DIRECTIVE: Copy all of the text in the material below word for word, leaving the pictures out of your copy.

SUPPLIED MATERIAL:
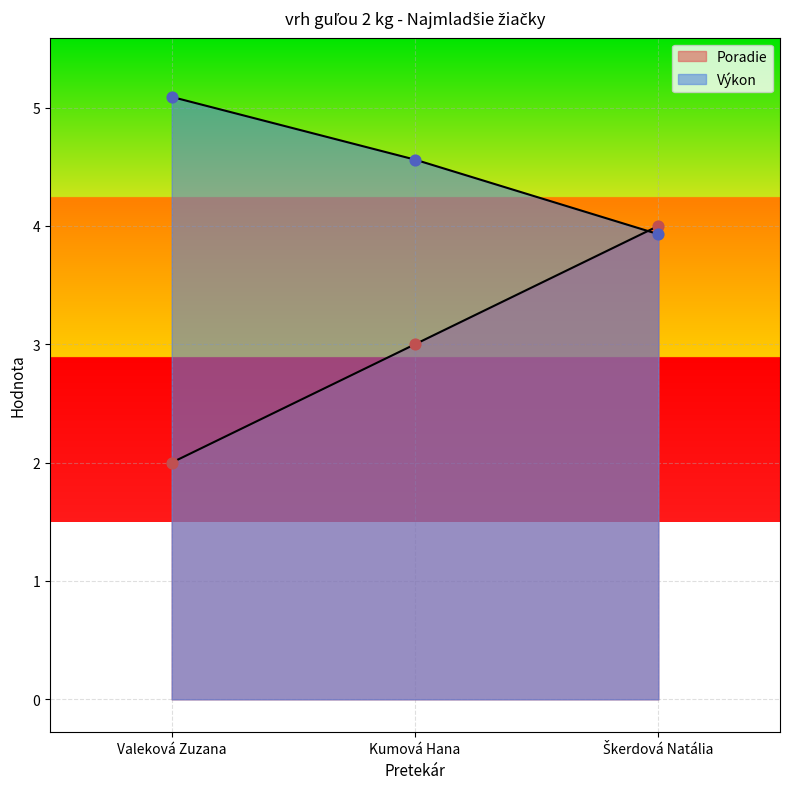

At which category is the sum across all series the highest?

Škerdová Natália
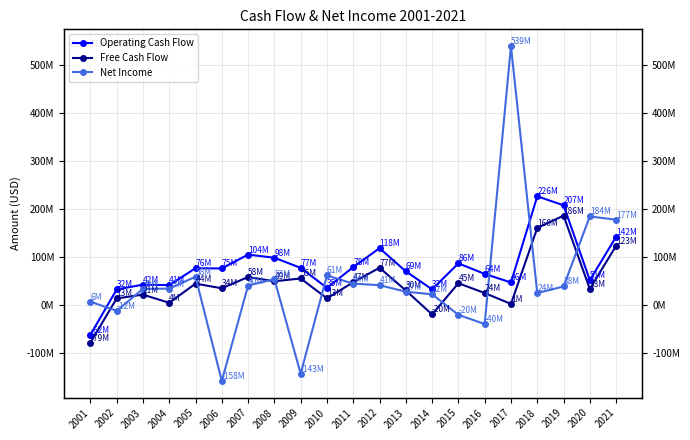

What is the value of the Free Cash Flow point at the 11th from the left?

47100000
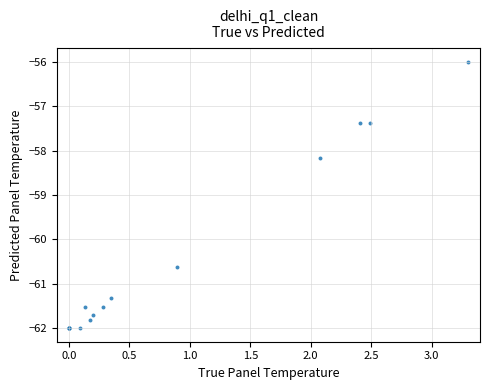

What Y value in the scatter plot is closest to -59?

-58.2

SOLUTION FOR THIS PROBLEM:
At which category is the sum across all series the highest?

Škerdová Natália

What is the value of the Free Cash Flow point at the 11th from the left?

47100000

What Y value in the scatter plot is closest to -59?

-58.2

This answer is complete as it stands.